Task brief - Please transcribe the lines below exactly, and leave every image behind.

(Beginning of Data for this task)

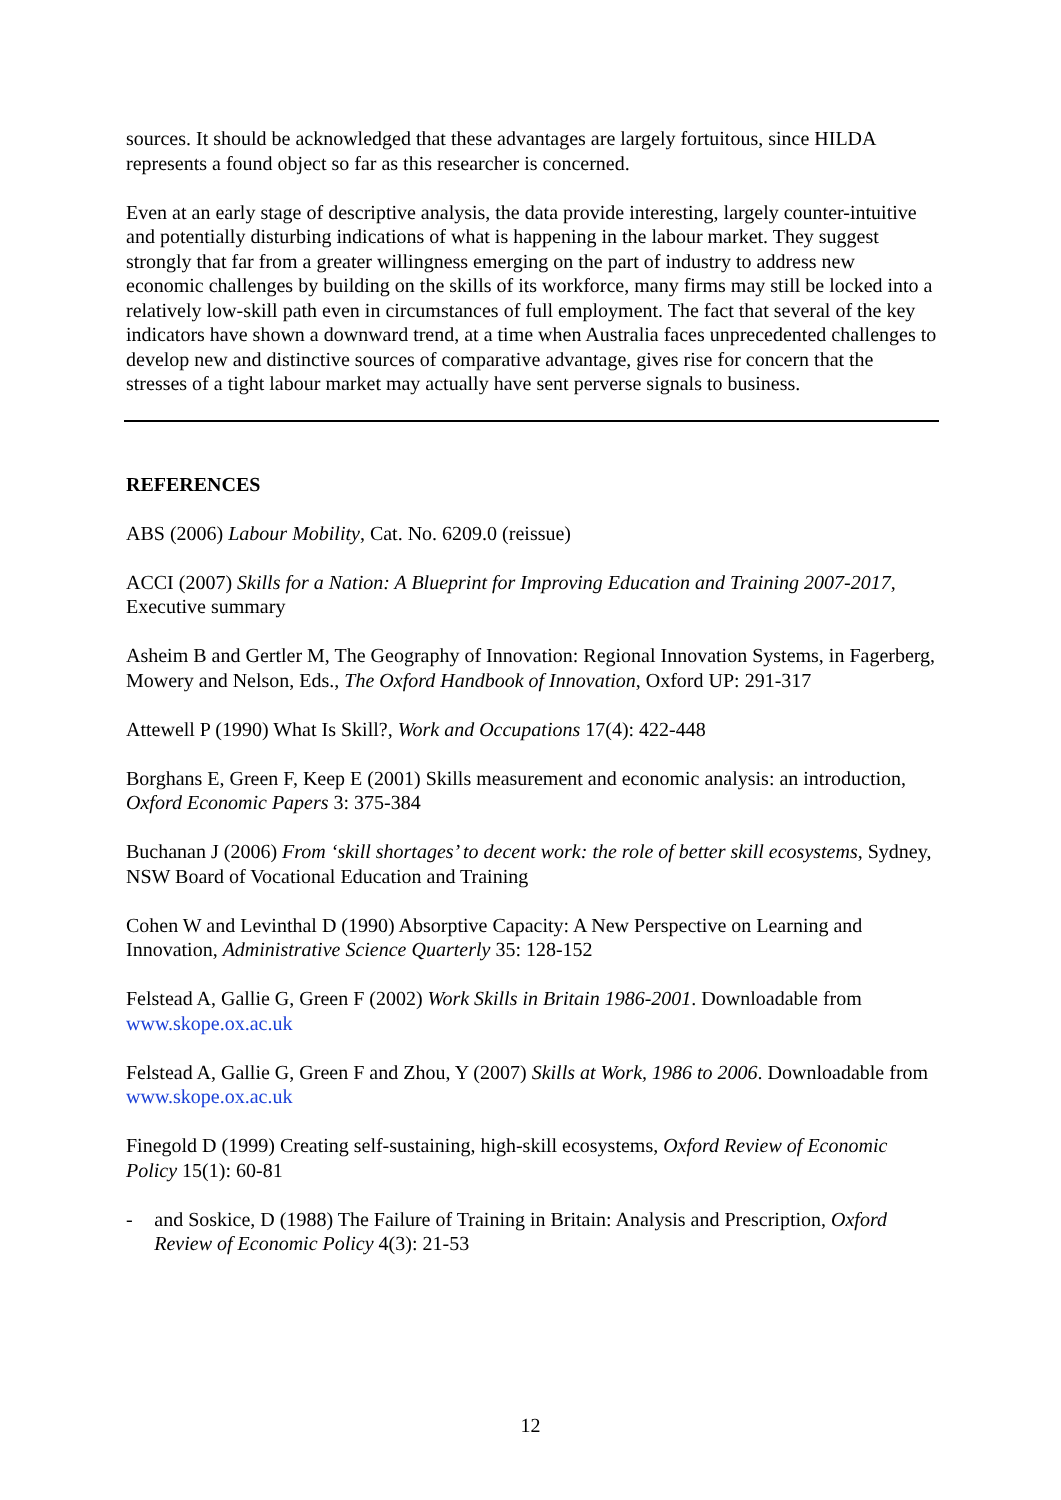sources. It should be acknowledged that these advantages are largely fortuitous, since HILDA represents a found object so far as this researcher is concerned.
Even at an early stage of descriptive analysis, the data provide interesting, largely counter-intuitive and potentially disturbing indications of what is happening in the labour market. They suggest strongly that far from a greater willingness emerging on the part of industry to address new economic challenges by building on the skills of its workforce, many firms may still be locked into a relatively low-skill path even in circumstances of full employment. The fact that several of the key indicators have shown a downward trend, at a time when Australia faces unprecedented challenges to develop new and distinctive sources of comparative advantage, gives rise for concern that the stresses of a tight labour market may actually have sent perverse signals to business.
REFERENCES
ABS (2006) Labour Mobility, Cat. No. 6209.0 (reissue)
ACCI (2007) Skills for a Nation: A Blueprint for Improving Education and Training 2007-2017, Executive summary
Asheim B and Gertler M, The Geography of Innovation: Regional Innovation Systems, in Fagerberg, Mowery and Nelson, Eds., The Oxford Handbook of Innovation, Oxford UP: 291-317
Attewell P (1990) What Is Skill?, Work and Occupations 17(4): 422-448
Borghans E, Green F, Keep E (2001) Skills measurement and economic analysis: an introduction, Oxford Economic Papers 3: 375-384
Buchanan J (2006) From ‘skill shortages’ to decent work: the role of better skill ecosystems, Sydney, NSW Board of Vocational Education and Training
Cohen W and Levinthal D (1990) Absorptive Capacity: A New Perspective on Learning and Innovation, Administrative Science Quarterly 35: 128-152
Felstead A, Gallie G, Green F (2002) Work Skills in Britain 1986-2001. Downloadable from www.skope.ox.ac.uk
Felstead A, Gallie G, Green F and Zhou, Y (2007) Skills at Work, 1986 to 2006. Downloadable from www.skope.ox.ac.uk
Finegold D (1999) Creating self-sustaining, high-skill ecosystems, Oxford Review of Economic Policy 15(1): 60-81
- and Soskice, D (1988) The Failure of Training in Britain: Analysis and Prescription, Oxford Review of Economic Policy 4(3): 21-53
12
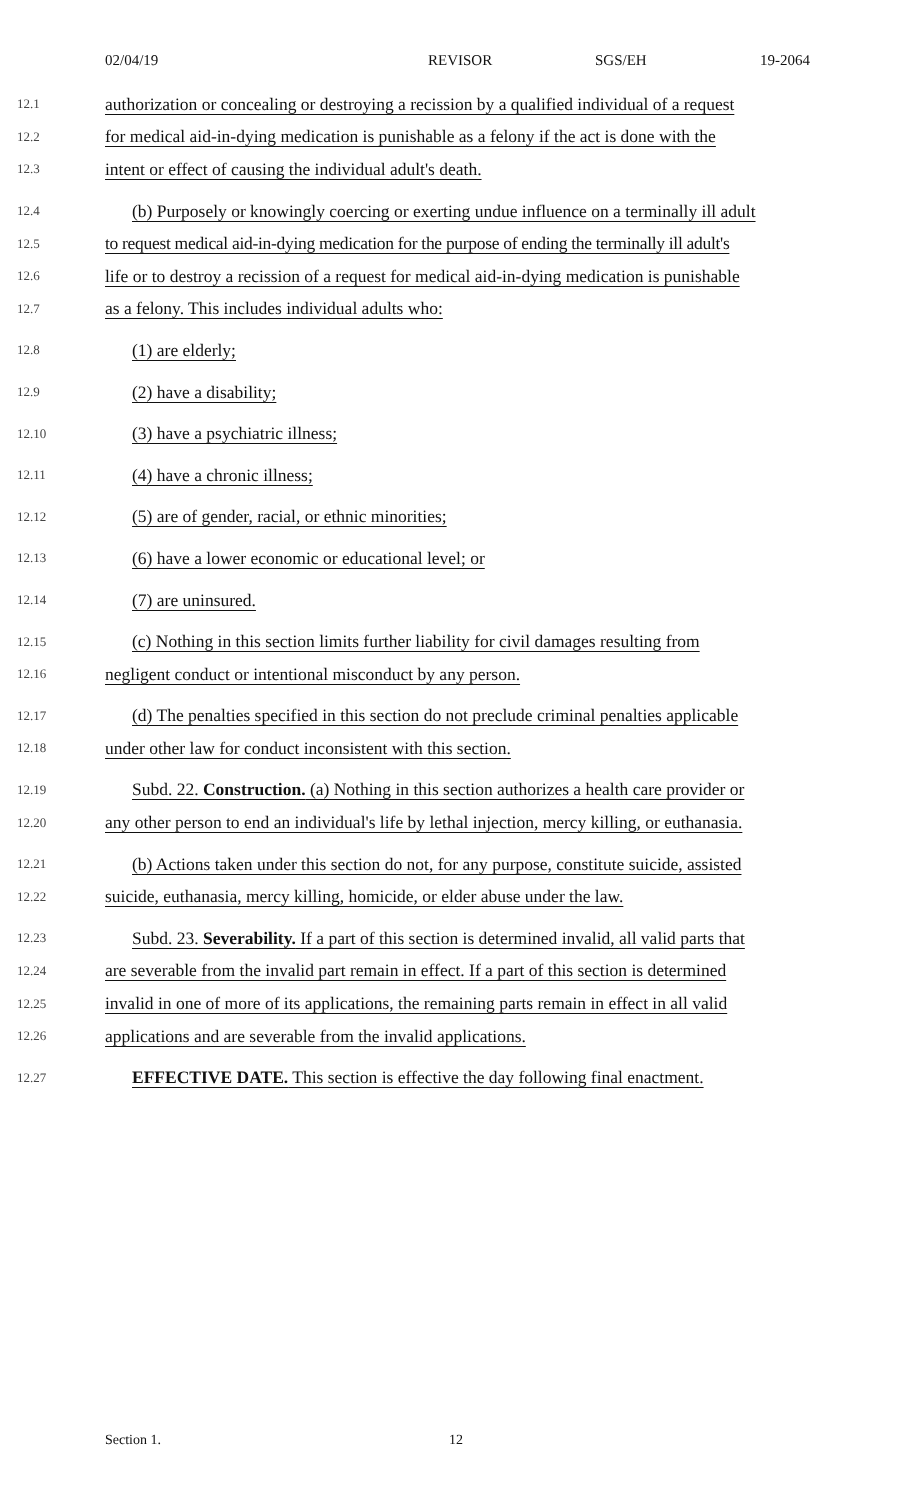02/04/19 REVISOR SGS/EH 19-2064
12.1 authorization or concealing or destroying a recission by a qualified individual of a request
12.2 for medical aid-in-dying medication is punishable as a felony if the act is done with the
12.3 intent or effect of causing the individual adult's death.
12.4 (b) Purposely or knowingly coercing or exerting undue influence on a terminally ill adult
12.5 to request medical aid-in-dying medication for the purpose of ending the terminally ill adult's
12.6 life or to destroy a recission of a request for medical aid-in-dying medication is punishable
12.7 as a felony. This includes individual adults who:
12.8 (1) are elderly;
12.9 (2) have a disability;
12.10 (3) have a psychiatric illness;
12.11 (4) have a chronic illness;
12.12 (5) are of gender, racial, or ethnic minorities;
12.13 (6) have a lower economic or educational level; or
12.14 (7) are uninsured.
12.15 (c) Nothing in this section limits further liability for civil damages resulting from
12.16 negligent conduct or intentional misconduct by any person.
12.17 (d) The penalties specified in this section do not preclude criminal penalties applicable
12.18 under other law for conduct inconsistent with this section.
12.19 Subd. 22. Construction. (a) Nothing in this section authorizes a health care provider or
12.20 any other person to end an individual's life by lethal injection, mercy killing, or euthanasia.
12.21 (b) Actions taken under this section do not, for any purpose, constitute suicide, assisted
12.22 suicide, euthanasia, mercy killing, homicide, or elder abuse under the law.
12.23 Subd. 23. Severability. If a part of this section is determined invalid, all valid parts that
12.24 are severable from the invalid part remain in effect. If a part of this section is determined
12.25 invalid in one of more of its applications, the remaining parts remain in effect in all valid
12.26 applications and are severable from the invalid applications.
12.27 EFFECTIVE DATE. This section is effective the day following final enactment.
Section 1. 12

(End of Data for this task)

Exercise output -
sources. It should be acknowledged that these advantages are largely fortuitous, since HILDA represents a found object so far as this researcher is concerned.
Even at an early stage of descriptive analysis, the data provide interesting, largely counter-intuitive and potentially disturbing indications of what is happening in the labour market. They suggest strongly that far from a greater willingness emerging on the part of industry to address new economic challenges by building on the skills of its workforce, many firms may still be locked into a relatively low-skill path even in circumstances of full employment. The fact that several of the key indicators have shown a downward trend, at a time when Australia faces unprecedented challenges to develop new and distinctive sources of comparative advantage, gives rise for concern that the stresses of a tight labour market may actually have sent perverse signals to business.
REFERENCES
ABS (2006) Labour Mobility, Cat. No. 6209.0 (reissue)
ACCI (2007) Skills for a Nation: A Blueprint for Improving Education and Training 2007-2017, Executive summary
Asheim B and Gertler M, The Geography of Innovation: Regional Innovation Systems, in Fagerberg, Mowery and Nelson, Eds., The Oxford Handbook of Innovation, Oxford UP: 291-317
Attewell P (1990) What Is Skill?, Work and Occupations 17(4): 422-448
Borghans E, Green F, Keep E (2001) Skills measurement and economic analysis: an introduction, Oxford Economic Papers 3: 375-384
Buchanan J (2006) From ‘skill shortages’ to decent work: the role of better skill ecosystems, Sydney, NSW Board of Vocational Education and Training
Cohen W and Levinthal D (1990) Absorptive Capacity: A New Perspective on Learning and Innovation, Administrative Science Quarterly 35: 128-152
Felstead A, Gallie G, Green F (2002) Work Skills in Britain 1986-2001. Downloadable from www.skope.ox.ac.uk
Felstead A, Gallie G, Green F and Zhou, Y (2007) Skills at Work, 1986 to 2006. Downloadable from www.skope.ox.ac.uk
Finegold D (1999) Creating self-sustaining, high-skill ecosystems, Oxford Review of Economic Policy 15(1): 60-81
- and Soskice, D (1988) The Failure of Training in Britain: Analysis and Prescription, Oxford Review of Economic Policy 4(3): 21-53
12
02/04/19 REVISOR SGS/EH 19-2064
12.1 authorization or concealing or destroying a recission by a qualified individual of a request
12.2 for medical aid-in-dying medication is punishable as a felony if the act is done with the
12.3 intent or effect of causing the individual adult's death.
12.4 (b) Purposely or knowingly coercing or exerting undue influence on a terminally ill adult
12.5 to request medical aid-in-dying medication for the purpose of ending the terminally ill adult's
12.6 life or to destroy a recission of a request for medical aid-in-dying medication is punishable
12.7 as a felony. This includes individual adults who:
12.8 (1) are elderly;
12.9 (2) have a disability;
12.10 (3) have a psychiatric illness;
12.11 (4) have a chronic illness;
12.12 (5) are of gender, racial, or ethnic minorities;
12.13 (6) have a lower economic or educational level; or
12.14 (7) are uninsured.
12.15 (c) Nothing in this section limits further liability for civil damages resulting from
12.16 negligent conduct or intentional misconduct by any person.
12.17 (d) The penalties specified in this section do not preclude criminal penalties applicable
12.18 under other law for conduct inconsistent with this section.
12.19 Subd. 22. Construction. (a) Nothing in this section authorizes a health care provider or
12.20 any other person to end an individual's life by lethal injection, mercy killing, or euthanasia.
12.21 (b) Actions taken under this section do not, for any purpose, constitute suicide, assisted
12.22 suicide, euthanasia, mercy killing, homicide, or elder abuse under the law.
12.23 Subd. 23. Severability. If a part of this section is determined invalid, all valid parts that
12.24 are severable from the invalid part remain in effect. If a part of this section is determined
12.25 invalid in one of more of its applications, the remaining parts remain in effect in all valid
12.26 applications and are severable from the invalid applications.
12.27 EFFECTIVE DATE. This section is effective the day following final enactment.
Section 1. 12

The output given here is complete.